Your goal: Set down the records exactly as they stand, except for any pictures, which you should omit.

Data listing Start Marker

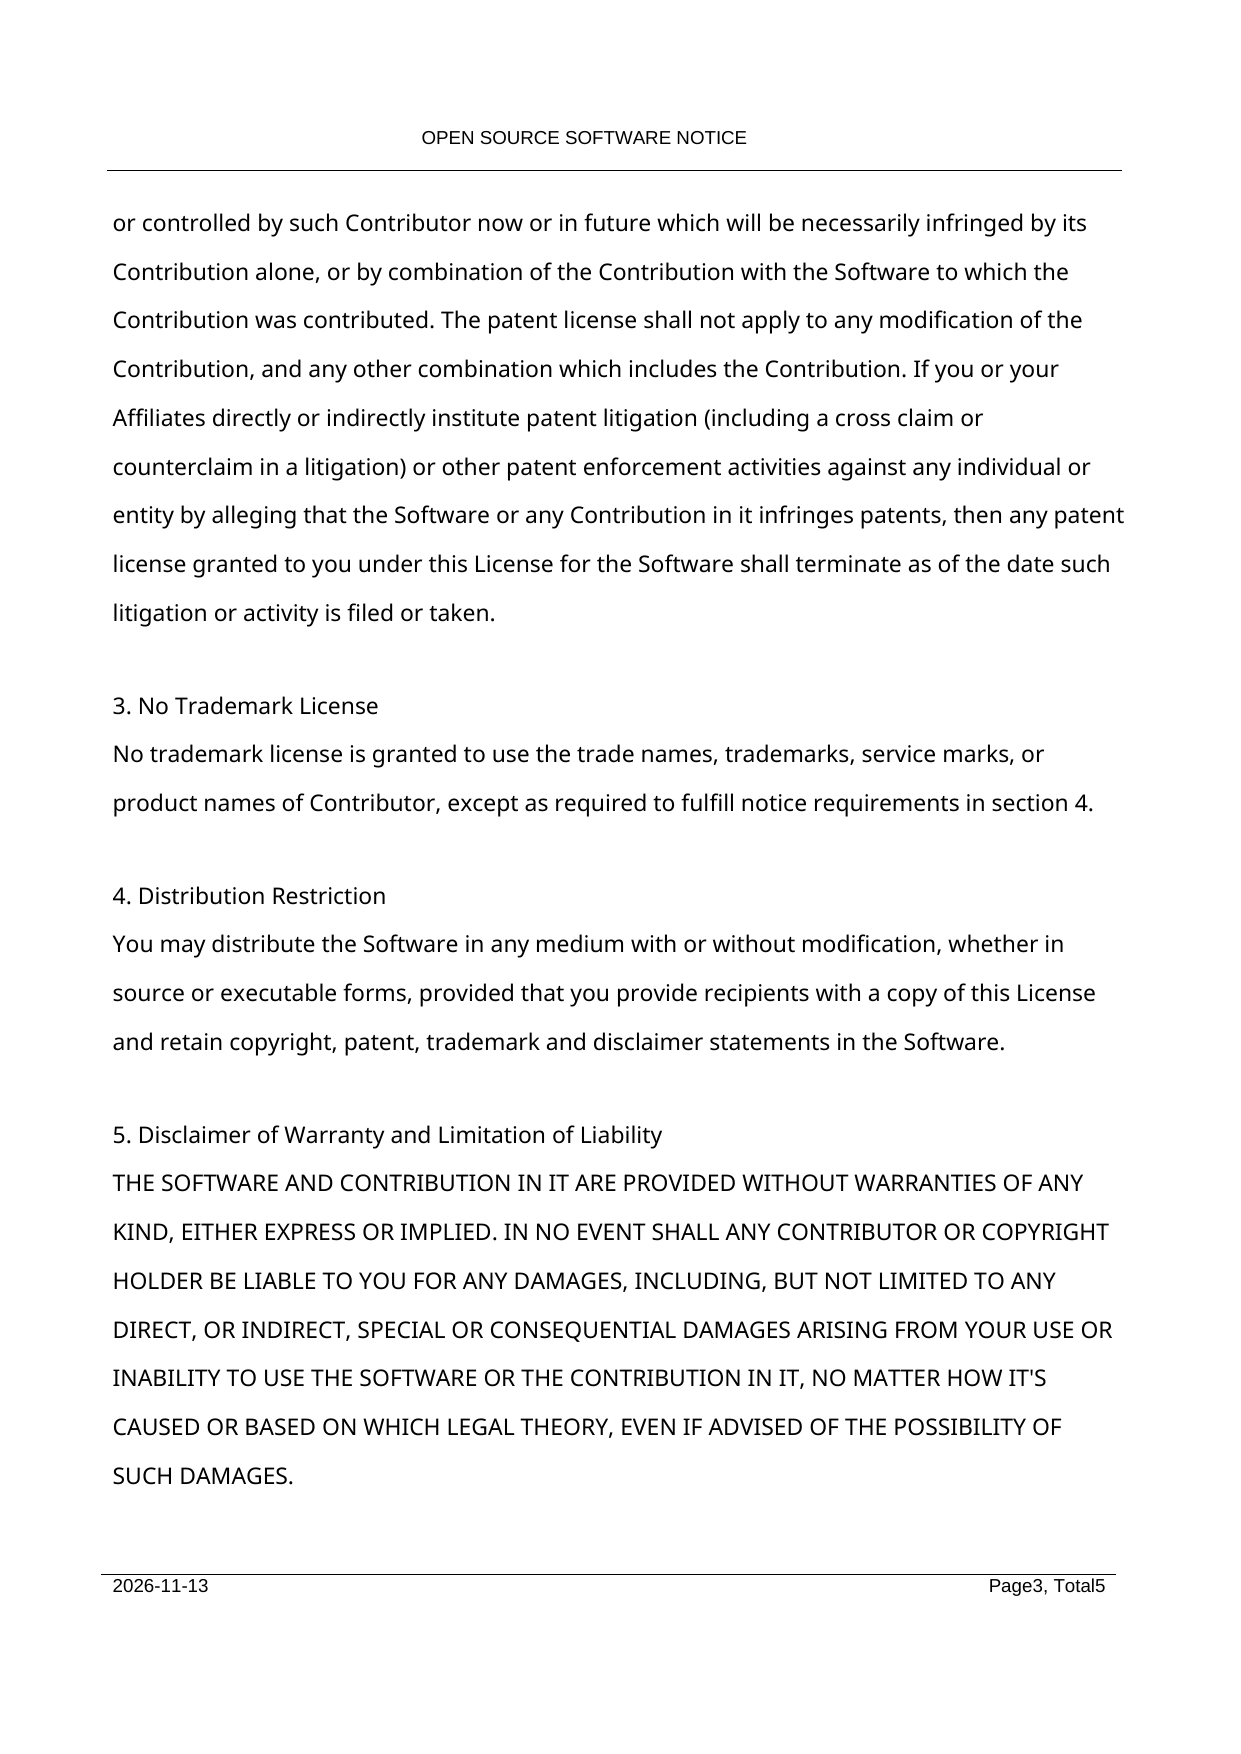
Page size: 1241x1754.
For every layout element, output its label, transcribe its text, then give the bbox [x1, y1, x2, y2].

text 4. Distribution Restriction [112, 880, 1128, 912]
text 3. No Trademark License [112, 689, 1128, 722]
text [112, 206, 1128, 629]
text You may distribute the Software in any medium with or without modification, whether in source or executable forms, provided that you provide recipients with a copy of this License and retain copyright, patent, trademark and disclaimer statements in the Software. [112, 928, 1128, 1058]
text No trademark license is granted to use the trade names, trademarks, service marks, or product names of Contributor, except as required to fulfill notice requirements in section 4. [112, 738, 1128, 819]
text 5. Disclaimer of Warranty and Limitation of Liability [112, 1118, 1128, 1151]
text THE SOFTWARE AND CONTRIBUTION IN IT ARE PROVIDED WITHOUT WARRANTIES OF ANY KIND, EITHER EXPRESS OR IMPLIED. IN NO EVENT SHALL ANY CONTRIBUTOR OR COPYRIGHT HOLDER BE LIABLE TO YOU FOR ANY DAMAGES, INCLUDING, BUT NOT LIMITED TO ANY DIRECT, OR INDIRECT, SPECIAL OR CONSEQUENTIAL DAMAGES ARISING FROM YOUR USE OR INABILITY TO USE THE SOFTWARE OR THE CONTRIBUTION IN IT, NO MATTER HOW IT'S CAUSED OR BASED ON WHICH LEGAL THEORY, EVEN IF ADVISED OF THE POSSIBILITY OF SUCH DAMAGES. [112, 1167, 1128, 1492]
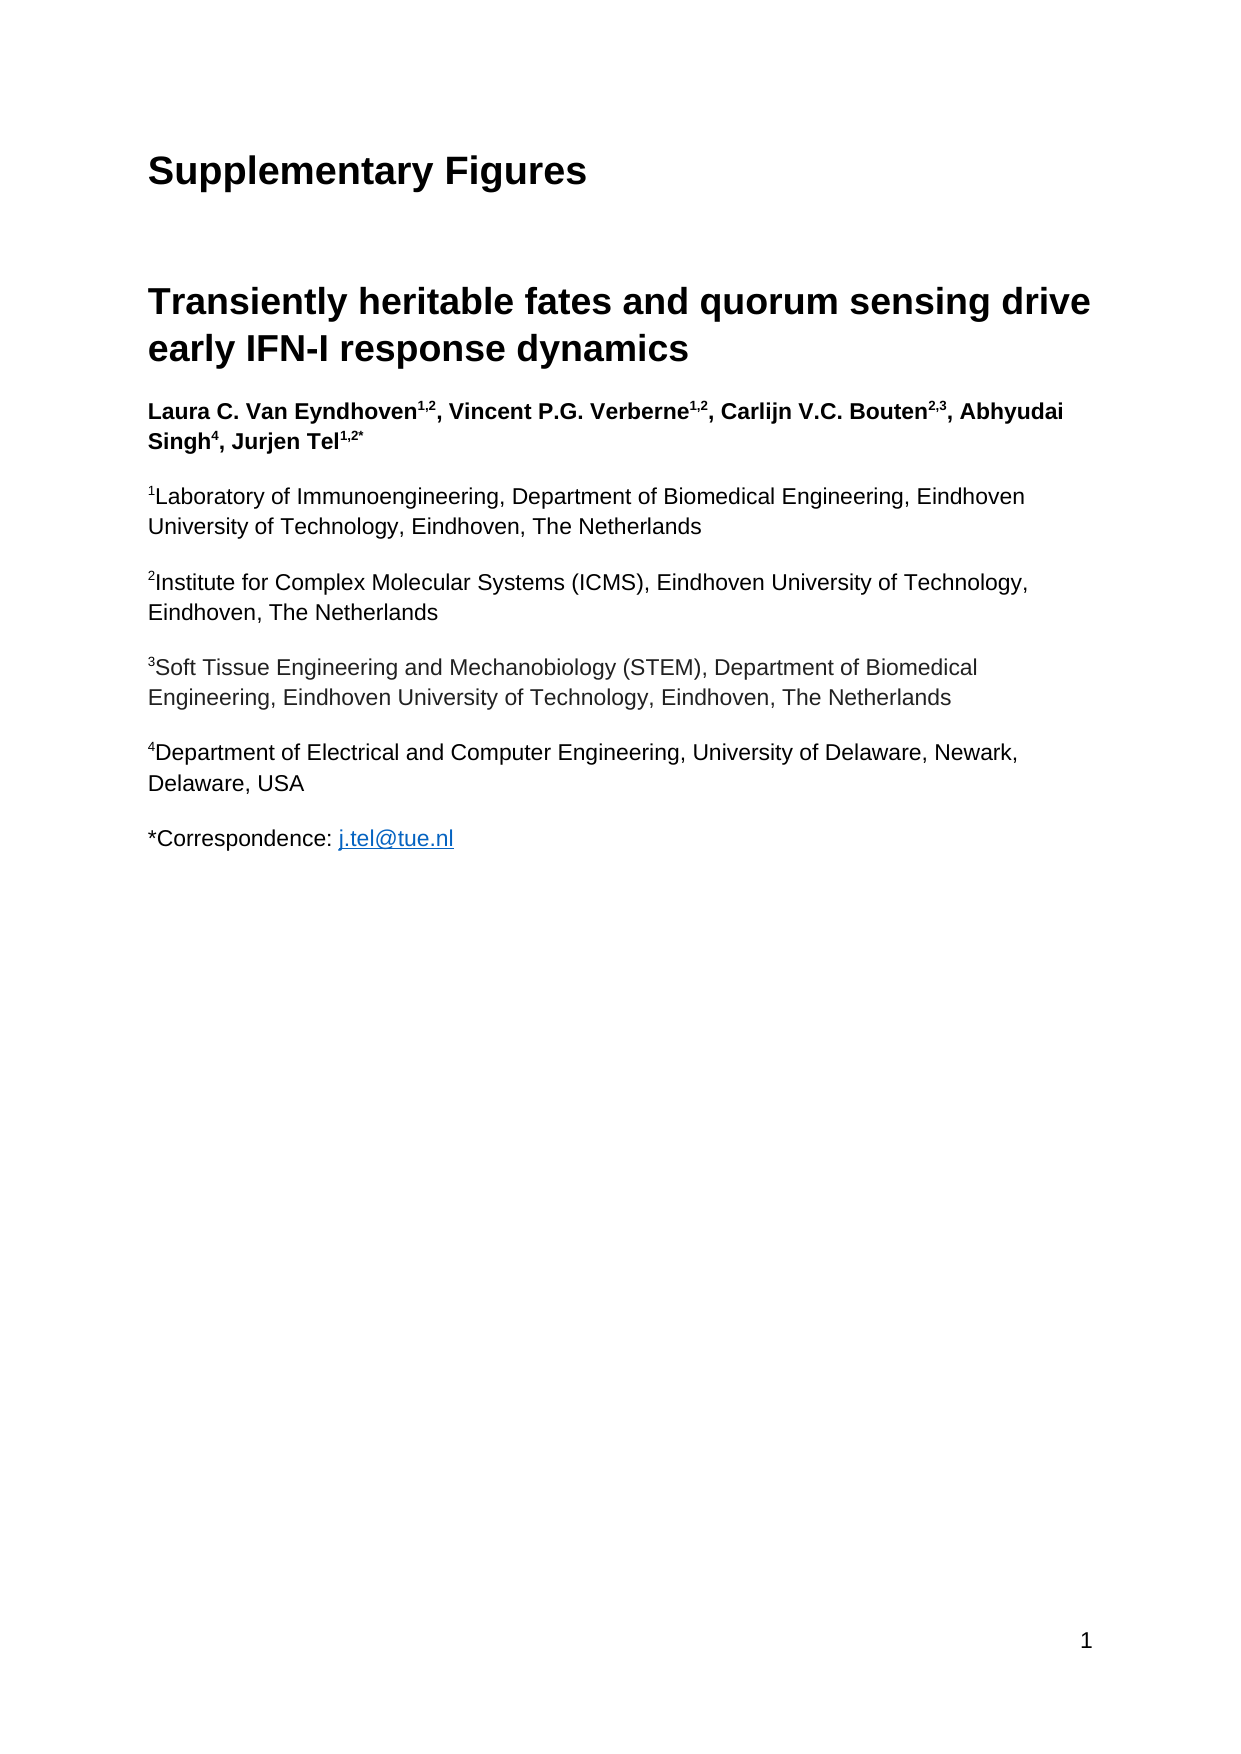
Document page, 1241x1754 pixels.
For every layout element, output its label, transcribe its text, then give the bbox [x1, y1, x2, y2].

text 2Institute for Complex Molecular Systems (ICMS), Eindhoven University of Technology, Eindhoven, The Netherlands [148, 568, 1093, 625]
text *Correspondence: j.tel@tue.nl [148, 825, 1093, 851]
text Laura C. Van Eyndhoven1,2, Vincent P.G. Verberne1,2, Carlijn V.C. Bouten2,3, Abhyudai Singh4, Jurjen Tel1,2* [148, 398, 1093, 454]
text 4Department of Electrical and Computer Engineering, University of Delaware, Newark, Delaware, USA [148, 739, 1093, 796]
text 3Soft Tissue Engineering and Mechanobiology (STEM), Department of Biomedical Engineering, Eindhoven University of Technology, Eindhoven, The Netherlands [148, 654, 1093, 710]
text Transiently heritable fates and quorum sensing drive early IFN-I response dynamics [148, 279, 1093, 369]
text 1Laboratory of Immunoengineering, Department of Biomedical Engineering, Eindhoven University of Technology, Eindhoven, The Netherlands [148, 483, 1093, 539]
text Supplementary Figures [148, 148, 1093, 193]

Data listing End Marker

Answer to the problem:
Page size: 1241x1754.
For every layout element, output its label, transcribe its text, then give the bbox [x1, y1, x2, y2].

text 4. Distribution Restriction [112, 880, 1128, 912]
text 3. No Trademark License [112, 689, 1128, 722]
text [112, 206, 1128, 629]
text You may distribute the Software in any medium with or without modification, whether in source or executable forms, provided that you provide recipients with a copy of this License and retain copyright, patent, trademark and disclaimer statements in the Software. [112, 928, 1128, 1058]
text No trademark license is granted to use the trade names, trademarks, service marks, or product names of Contributor, except as required to fulfill notice requirements in section 4. [112, 738, 1128, 819]
text 5. Disclaimer of Warranty and Limitation of Liability [112, 1118, 1128, 1151]
text THE SOFTWARE AND CONTRIBUTION IN IT ARE PROVIDED WITHOUT WARRANTIES OF ANY KIND, EITHER EXPRESS OR IMPLIED. IN NO EVENT SHALL ANY CONTRIBUTOR OR COPYRIGHT HOLDER BE LIABLE TO YOU FOR ANY DAMAGES, INCLUDING, BUT NOT LIMITED TO ANY DIRECT, OR INDIRECT, SPECIAL OR CONSEQUENTIAL DAMAGES ARISING FROM YOUR USE OR INABILITY TO USE THE SOFTWARE OR THE CONTRIBUTION IN IT, NO MATTER HOW IT'S CAUSED OR BASED ON WHICH LEGAL THEORY, EVEN IF ADVISED OF THE POSSIBILITY OF SUCH DAMAGES. [112, 1167, 1128, 1492]
Document page, 1241x1754 pixels.
For every layout element, output its label, transcribe its text, then give the bbox [x1, y1, x2, y2].

text 2Institute for Complex Molecular Systems (ICMS), Eindhoven University of Technology, Eindhoven, The Netherlands [148, 568, 1093, 625]
text *Correspondence: j.tel@tue.nl [148, 825, 1093, 851]
text Laura C. Van Eyndhoven1,2, Vincent P.G. Verberne1,2, Carlijn V.C. Bouten2,3, Abhyudai Singh4, Jurjen Tel1,2* [148, 398, 1093, 454]
text 4Department of Electrical and Computer Engineering, University of Delaware, Newark, Delaware, USA [148, 739, 1093, 796]
text 3Soft Tissue Engineering and Mechanobiology (STEM), Department of Biomedical Engineering, Eindhoven University of Technology, Eindhoven, The Netherlands [148, 654, 1093, 710]
text Transiently heritable fates and quorum sensing drive early IFN-I response dynamics [148, 279, 1093, 369]
text 1Laboratory of Immunoengineering, Department of Biomedical Engineering, Eindhoven University of Technology, Eindhoven, The Netherlands [148, 483, 1093, 539]
text Supplementary Figures [148, 148, 1093, 193]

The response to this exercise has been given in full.